Task statement = Count the lines of data below that include "tail". Provide only the number.

Dataset records =
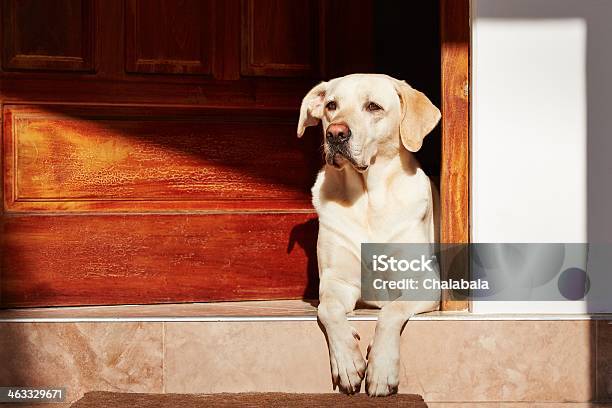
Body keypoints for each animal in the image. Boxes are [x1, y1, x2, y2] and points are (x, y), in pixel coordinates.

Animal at [296, 73, 440, 396]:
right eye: (331, 106)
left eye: (373, 106)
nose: (335, 134)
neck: (367, 198)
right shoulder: (336, 282)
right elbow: (327, 310)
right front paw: (348, 362)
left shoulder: (424, 282)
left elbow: (391, 312)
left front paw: (382, 368)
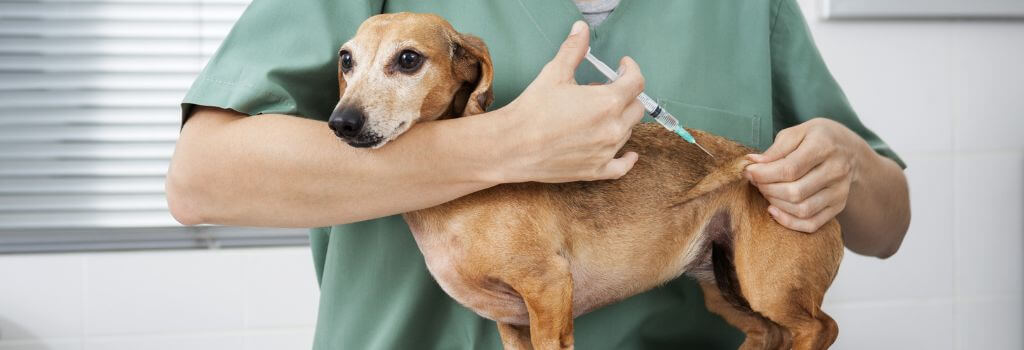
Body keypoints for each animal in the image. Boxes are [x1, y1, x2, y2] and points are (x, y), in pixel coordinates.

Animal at [325, 13, 839, 350]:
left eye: (409, 58)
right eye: (346, 60)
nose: (340, 123)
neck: (457, 203)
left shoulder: (549, 291)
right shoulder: (511, 323)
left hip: (768, 284)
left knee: (821, 328)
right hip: (725, 288)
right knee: (769, 332)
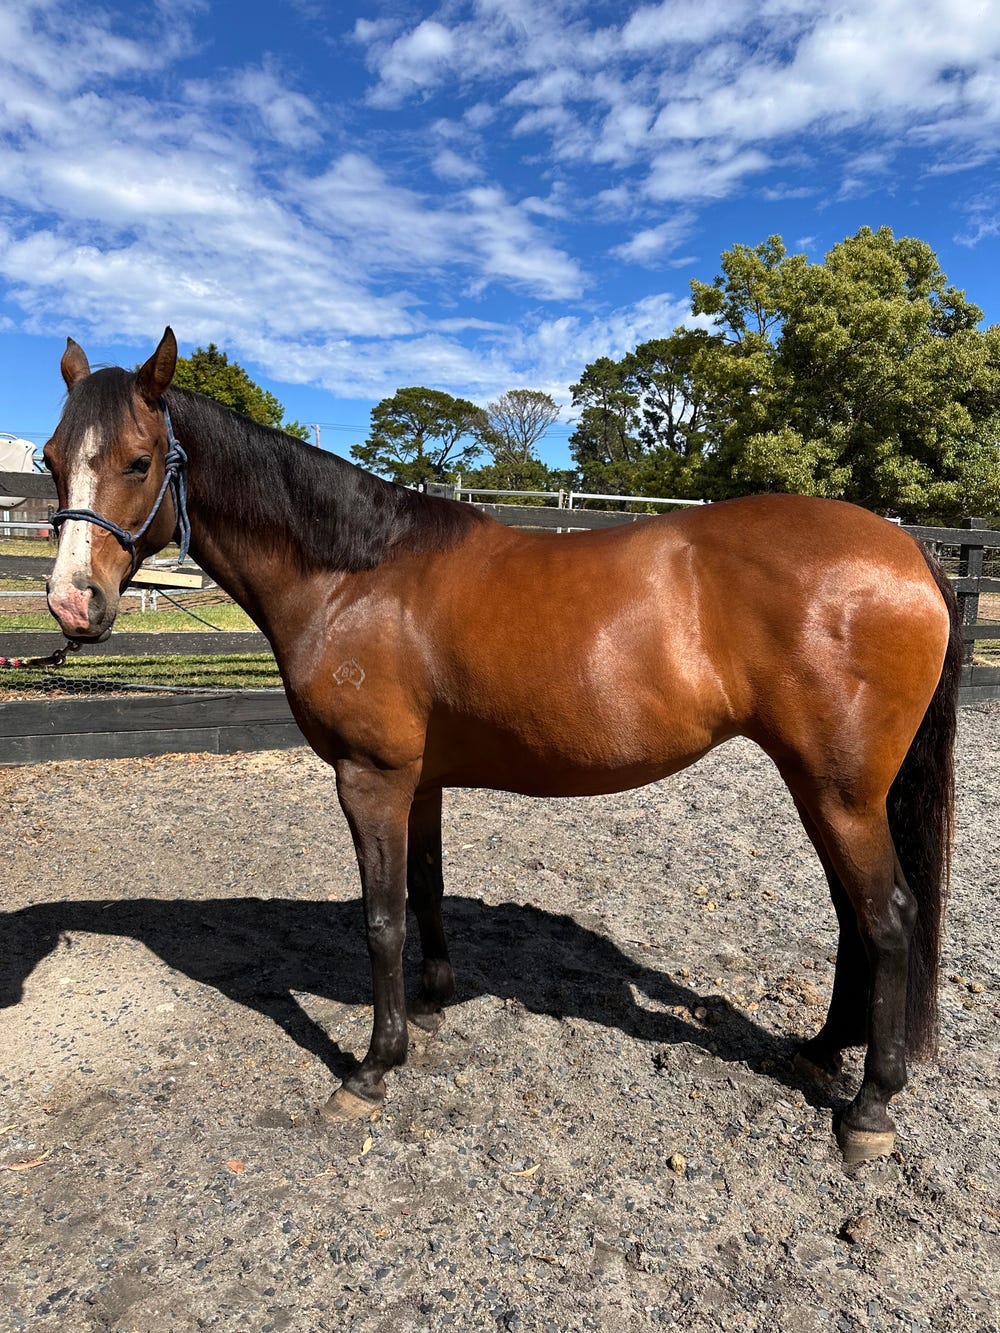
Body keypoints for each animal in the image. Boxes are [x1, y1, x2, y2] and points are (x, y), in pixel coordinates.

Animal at [41, 328, 961, 1162]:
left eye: (137, 461)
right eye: (51, 460)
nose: (72, 604)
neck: (357, 575)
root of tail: (909, 550)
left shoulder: (369, 778)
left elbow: (381, 918)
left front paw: (371, 1069)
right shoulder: (418, 781)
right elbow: (426, 890)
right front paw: (433, 1005)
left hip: (838, 793)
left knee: (888, 918)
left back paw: (869, 1109)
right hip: (831, 792)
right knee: (855, 919)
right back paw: (822, 1051)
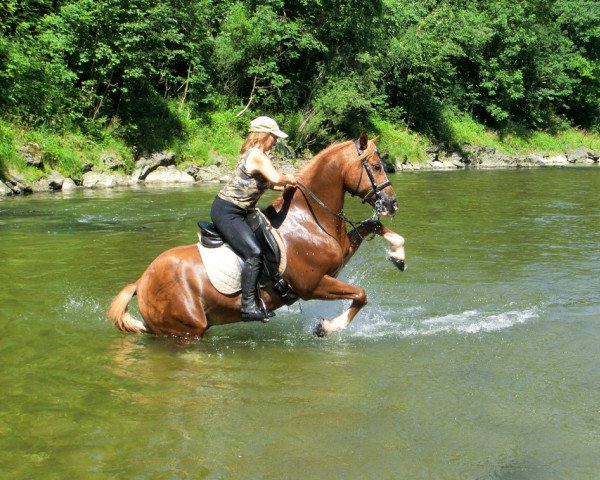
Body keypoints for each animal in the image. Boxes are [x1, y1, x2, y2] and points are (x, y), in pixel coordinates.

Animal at [108, 132, 408, 338]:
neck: (310, 219)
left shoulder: (341, 256)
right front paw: (327, 326)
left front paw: (398, 255)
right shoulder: (312, 285)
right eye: (376, 166)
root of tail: (141, 282)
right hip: (186, 331)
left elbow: (372, 226)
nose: (392, 204)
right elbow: (361, 294)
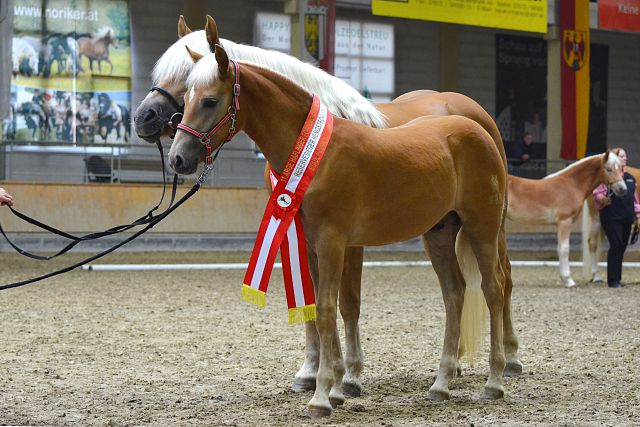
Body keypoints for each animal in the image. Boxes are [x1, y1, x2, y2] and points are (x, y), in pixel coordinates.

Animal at [132, 15, 524, 402]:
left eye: (209, 100)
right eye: (188, 94)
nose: (178, 157)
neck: (316, 149)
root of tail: (476, 125)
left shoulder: (337, 241)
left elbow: (334, 306)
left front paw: (337, 384)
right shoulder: (305, 240)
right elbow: (317, 308)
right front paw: (325, 379)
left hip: (485, 227)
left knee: (496, 284)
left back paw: (499, 375)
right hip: (441, 231)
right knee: (455, 291)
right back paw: (443, 380)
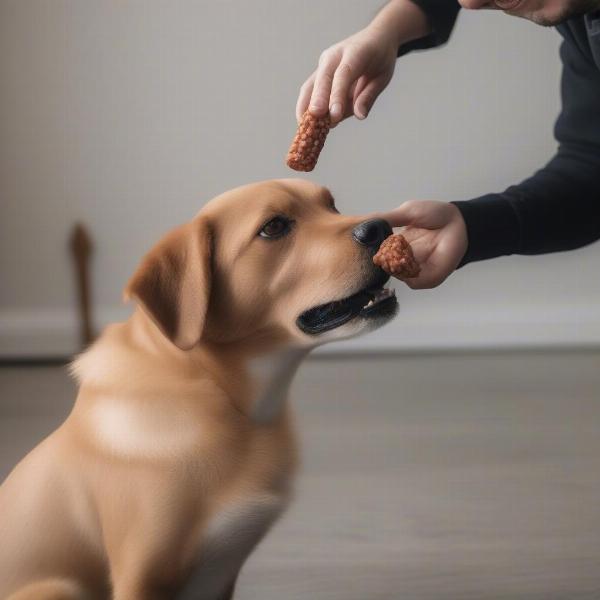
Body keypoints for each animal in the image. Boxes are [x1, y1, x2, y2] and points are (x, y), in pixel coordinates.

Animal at [0, 179, 398, 600]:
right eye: (273, 227)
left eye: (331, 205)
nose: (381, 227)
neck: (224, 398)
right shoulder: (140, 576)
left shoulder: (223, 573)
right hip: (56, 589)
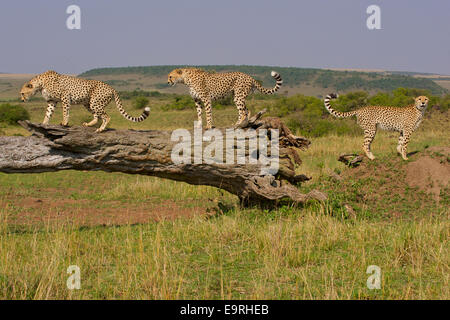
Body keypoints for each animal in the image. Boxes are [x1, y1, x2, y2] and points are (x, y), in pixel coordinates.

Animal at [20, 70, 150, 132]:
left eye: (22, 93)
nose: (21, 100)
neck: (40, 83)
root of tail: (111, 87)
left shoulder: (65, 96)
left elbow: (65, 111)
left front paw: (65, 123)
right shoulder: (52, 101)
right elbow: (48, 113)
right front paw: (44, 123)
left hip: (95, 103)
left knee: (106, 117)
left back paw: (101, 129)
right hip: (89, 103)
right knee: (97, 117)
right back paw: (88, 124)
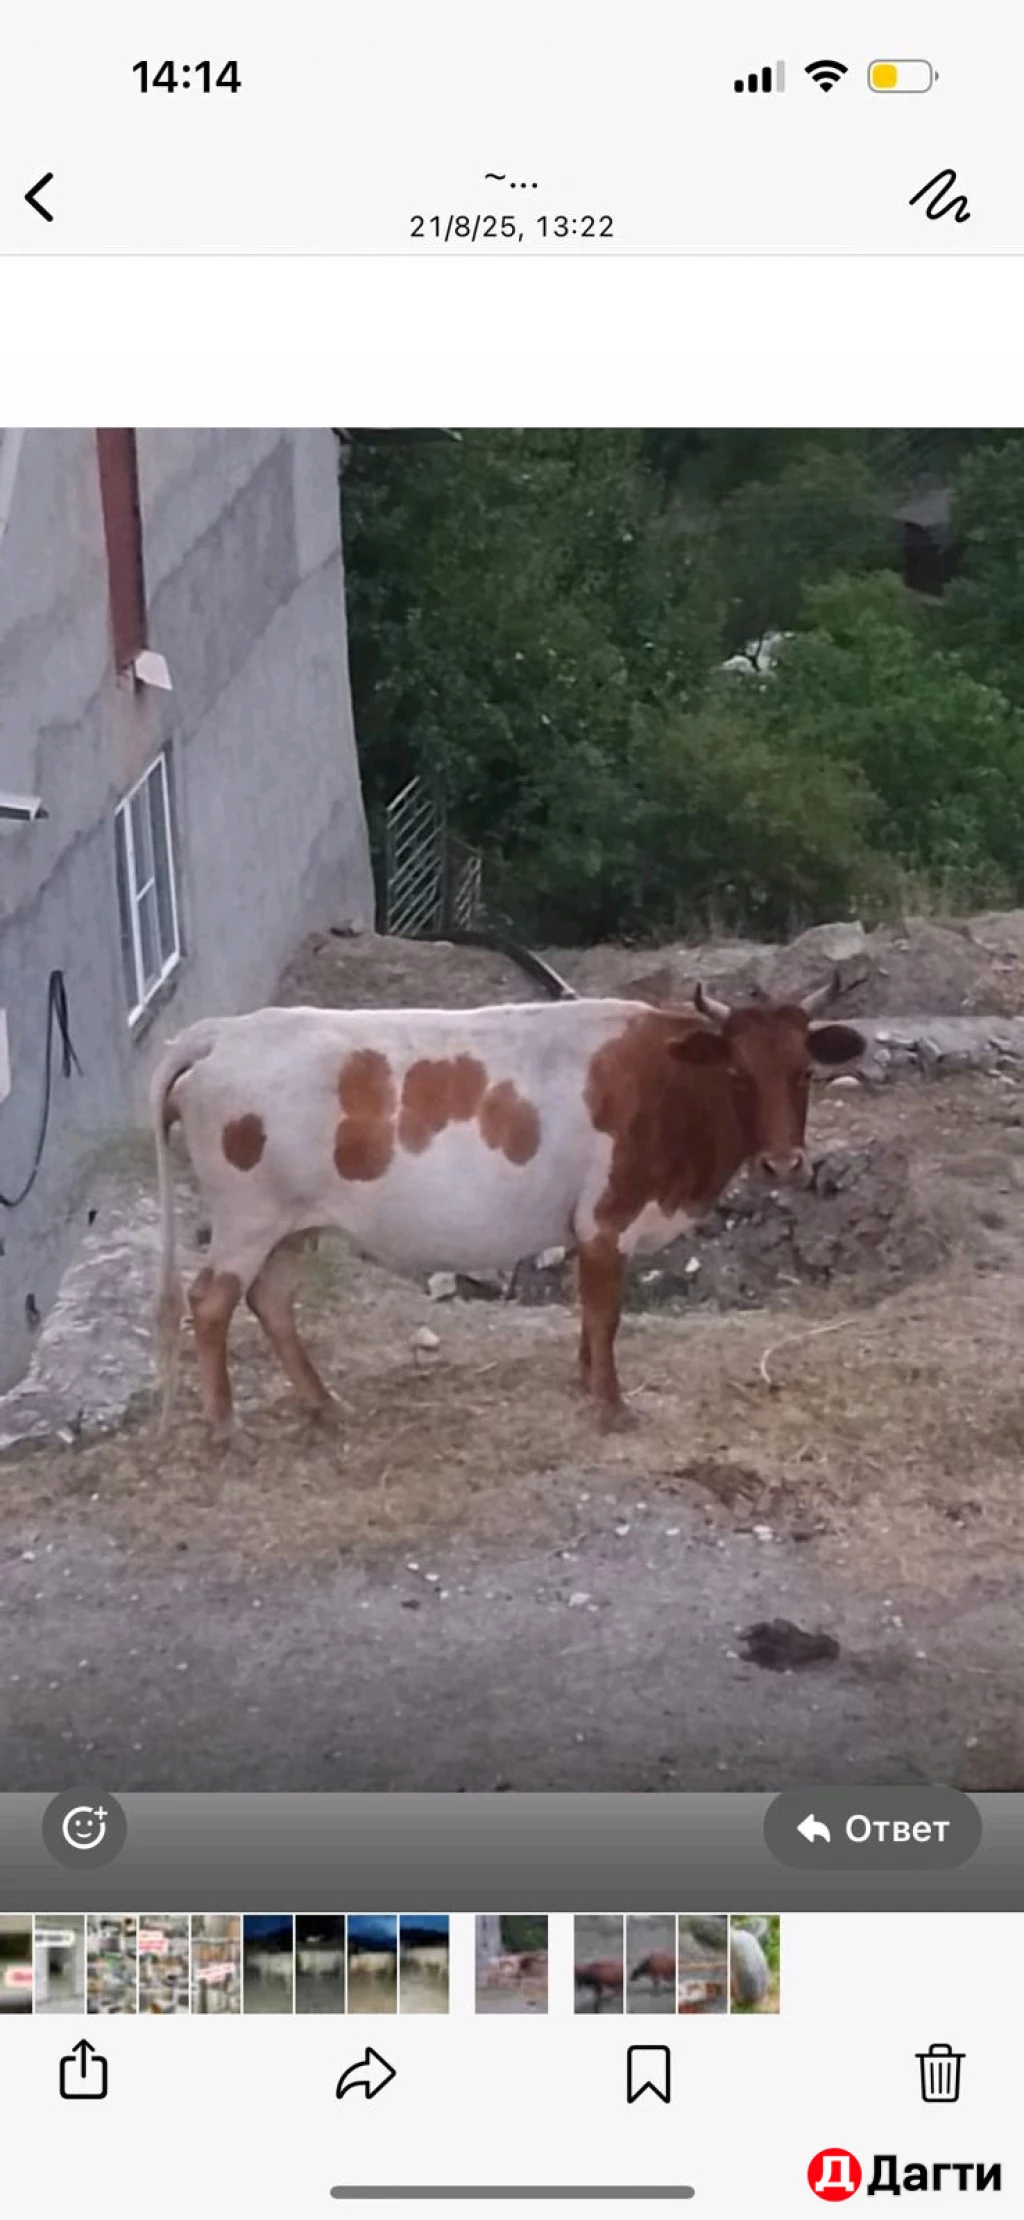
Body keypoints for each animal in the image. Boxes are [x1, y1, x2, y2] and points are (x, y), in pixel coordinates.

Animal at [150, 978, 865, 1439]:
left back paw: (325, 1406)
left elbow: (587, 1316)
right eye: (738, 1073)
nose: (782, 1164)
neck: (667, 1081)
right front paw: (611, 1408)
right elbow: (605, 1314)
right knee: (211, 1301)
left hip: (294, 1225)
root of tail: (225, 1031)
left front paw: (586, 1382)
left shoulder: (584, 1229)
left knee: (270, 1301)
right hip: (248, 1218)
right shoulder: (607, 1220)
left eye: (804, 1072)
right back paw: (224, 1426)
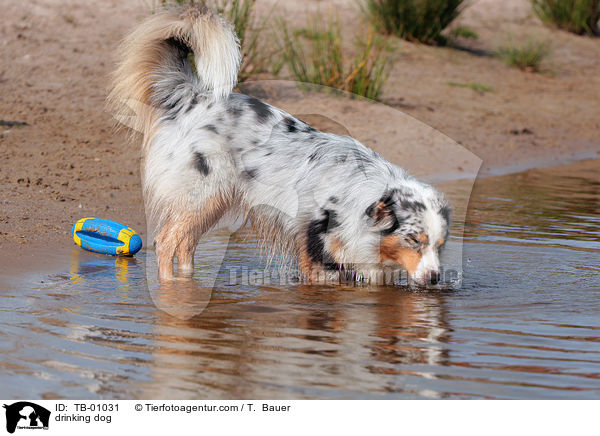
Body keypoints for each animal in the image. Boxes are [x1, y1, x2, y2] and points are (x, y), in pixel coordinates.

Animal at [109, 6, 450, 288]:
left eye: (439, 244)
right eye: (414, 240)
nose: (435, 279)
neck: (362, 195)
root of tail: (194, 96)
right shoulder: (318, 253)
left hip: (212, 202)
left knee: (185, 245)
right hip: (200, 195)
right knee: (166, 242)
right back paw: (172, 289)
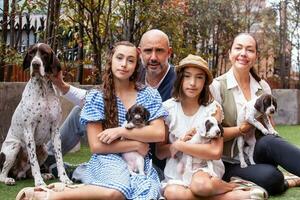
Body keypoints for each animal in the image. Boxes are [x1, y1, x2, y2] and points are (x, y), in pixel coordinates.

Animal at [0, 43, 72, 186]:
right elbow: (34, 162)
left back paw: (45, 175)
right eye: (31, 53)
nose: (35, 64)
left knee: (27, 173)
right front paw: (39, 182)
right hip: (14, 147)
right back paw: (8, 179)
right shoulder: (29, 131)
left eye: (44, 54)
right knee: (2, 174)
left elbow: (59, 159)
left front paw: (64, 178)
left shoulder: (55, 130)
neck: (42, 88)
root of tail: (18, 173)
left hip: (43, 149)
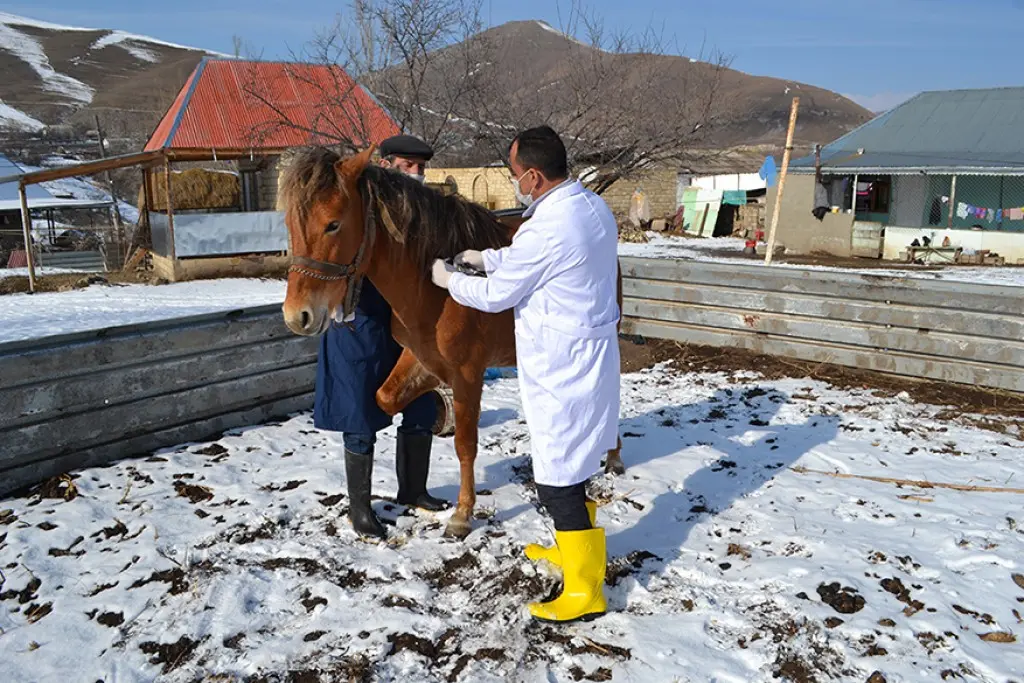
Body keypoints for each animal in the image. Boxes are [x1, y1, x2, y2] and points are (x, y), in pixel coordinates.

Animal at [276, 148, 618, 540]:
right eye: (290, 224)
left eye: (333, 224)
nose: (297, 316)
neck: (430, 290)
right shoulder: (418, 355)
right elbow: (387, 398)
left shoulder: (468, 373)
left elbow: (465, 444)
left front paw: (462, 513)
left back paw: (613, 457)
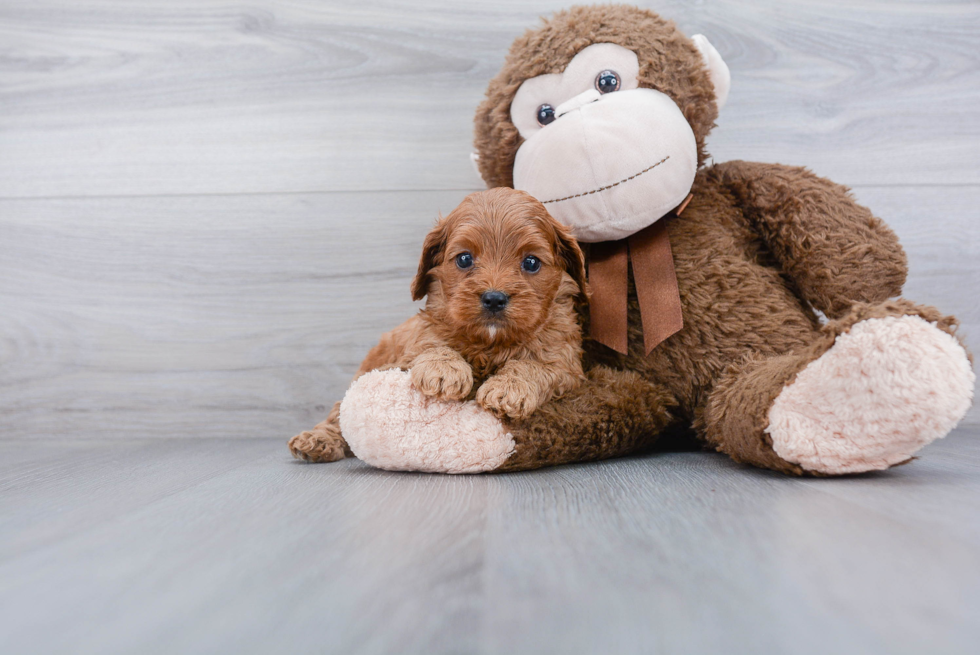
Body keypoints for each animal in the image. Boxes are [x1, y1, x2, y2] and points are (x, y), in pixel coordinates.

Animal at [288, 187, 584, 464]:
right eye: (464, 259)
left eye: (531, 262)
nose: (494, 298)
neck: (489, 343)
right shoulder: (410, 348)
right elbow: (432, 345)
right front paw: (444, 371)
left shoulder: (565, 363)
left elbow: (534, 366)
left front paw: (508, 389)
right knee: (337, 412)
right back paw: (316, 440)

Response below = 7